Si l’ambition du président Kaïs Saïed de réformer le système politique en place en Tunisie depuis 2015 est louable car elle part du constat de blocage institutionnel et politique provoqué par ce système mal conçu dès le départ, son exercice solitaire du pouvoir et les ambiguïtés de son discours suscitent des réserves justifiées chez ses adversaires et, parfois même, parmi ses soutiens.
Par Elyes Kasri *
Le président de la république Kais Saied semble tenté par le rétablissement de la constitution de 1959 moyennant quelques amendements et de procéder, à la suite d’une réforme de la loi électorale, à des élections anticipées qui pourraient concerner en plus du parlement, la présidence de la république.

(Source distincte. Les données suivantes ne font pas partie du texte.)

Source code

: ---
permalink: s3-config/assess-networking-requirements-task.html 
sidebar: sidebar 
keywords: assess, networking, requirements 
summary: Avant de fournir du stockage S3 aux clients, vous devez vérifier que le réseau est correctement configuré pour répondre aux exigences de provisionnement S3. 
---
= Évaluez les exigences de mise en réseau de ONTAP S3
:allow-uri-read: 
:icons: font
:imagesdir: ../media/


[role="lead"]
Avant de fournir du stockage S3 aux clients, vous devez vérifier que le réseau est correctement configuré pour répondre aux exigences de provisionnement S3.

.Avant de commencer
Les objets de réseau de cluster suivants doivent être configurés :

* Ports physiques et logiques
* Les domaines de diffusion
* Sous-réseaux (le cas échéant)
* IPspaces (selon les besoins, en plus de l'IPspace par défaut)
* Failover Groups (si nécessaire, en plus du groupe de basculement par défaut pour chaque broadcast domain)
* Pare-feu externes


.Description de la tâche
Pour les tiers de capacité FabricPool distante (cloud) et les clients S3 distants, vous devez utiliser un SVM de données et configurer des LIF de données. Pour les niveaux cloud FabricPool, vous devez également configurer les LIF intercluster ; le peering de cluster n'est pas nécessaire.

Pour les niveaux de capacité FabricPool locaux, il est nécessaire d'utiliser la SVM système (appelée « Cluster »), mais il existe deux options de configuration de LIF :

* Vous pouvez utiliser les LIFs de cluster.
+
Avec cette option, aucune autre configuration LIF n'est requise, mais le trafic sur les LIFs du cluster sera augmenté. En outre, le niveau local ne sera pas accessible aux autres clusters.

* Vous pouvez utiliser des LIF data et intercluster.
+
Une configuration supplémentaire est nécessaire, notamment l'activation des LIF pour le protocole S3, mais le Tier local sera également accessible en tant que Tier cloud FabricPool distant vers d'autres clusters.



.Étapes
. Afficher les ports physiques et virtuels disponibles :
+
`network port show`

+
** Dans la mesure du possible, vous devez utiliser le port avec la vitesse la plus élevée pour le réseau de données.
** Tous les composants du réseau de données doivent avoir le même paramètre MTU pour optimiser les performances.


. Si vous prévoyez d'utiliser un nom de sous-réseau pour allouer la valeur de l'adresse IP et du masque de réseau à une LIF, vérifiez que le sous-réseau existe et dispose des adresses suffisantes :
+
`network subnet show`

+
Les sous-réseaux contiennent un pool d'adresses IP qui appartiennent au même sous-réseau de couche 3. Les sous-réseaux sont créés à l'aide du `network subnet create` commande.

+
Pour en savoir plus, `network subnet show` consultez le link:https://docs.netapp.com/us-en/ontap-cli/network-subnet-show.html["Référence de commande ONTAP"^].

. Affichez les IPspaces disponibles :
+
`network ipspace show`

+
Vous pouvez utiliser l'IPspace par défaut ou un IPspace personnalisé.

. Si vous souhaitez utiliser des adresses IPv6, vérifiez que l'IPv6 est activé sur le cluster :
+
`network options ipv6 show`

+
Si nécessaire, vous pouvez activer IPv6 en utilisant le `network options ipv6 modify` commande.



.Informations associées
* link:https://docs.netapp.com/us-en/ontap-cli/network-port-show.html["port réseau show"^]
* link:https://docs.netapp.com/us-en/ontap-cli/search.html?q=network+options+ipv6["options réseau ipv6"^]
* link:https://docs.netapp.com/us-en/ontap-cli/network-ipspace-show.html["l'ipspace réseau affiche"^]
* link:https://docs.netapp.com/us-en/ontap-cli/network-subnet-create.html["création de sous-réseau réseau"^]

Si les errances du régime semi-parlementaire issu de la Constitution de 2014, qui sont un mélange toxique de basses combines des partis et de groupuscules politiques et d’un exécutif amorphe paralysé par des attributions vagues et une cohabitation le plus souvent houleuse entre le chef de l’Etat et le chef du gouvernement, l’ambition du président Kais Saied suscitent des craintes tant par son flou et l’absence de communication et de débat sur sa doctrine constitutionnelle et politique que sur sa méthode personnelle d’exercice du pouvoir qui rappelle aux esprits les dangers et les dérives possibles de l’exercice solitaire du pouvoir.
Les dérives possibles de l’exercice solitaire du pouvoir
Quand on constate la manière de gouverner et de communiquer du président Saied, on ne peut s’empêcher, malgré l’échec incontestable du régime politique instauré par la constitution de 2014, de nourrir des appréhensions à l’égard de ses vues, convictions et objectifs.
Rien qu’à voir sa gestion des relations internationales de la Tunisie, sans un conseiller diplomatique qualifié et en marginalisant à outrance le ministre des Affaires étrangères et surtout en refusant d’engager un dialogue national serein, loin des soliloques et des mégaphones, sur les principes directeurs de la diplomatie tunisienne tels qu’il les voit et les principaux champs d’intervention et objectifs de cette diplomatie, on ne peut s’empêcher de nourrir des craintes quant à ce qu’il propose à une Tunisie au bord de l’explosion sociale, de la faillite économique et financière et confrontée à une pandémie qui s’intensifie et risque de faire des ravages parmi une population exsangue et désespérée.
Ne pas blanchir les responsables d’une décennie noire
Cependant, et dans l’état actuel des choses, tout dialogue prétendument national, comme celui que propose l’Union générale tunisienne du travail (UGTT), ne pourrait viser qu’à blanchir les responsables d’une décennie noire de démantèlement de l’Etat et de l’économie nationale et ne ferait que légitimer la prochaine mise de la Tunisie sous la tutelle de ses créanciers étrangers.
Ceux qui veulent trouver des solutions faciles par l’endettement étranger devraient commencer d’abord par enlever les entraves à la production nationale de phosphate et d’hydrocarbures et limiter les importations formelles et informelles qui ont détruit le tissu industriel national.
Avec tous ses défauts et excès de langage, Kais Saied était bien inspiré en exprimant, lors de sa réunion avec les anciens chefs du gouvernement, des doutes sur le patriotisme des fondements du dialogue national de 2013, menée par quatre organisations nationales dont l’UGTT. Certains semblent avoir oublié le rôle des chancelleries étrangères et notamment un certain méchoui à la suite duquel Mehdi Jomaa a été adoubé pour diriger le gouvernement de technocrates.
* Ancien ambassadeur de Tunisie au Japon et en Allemagne.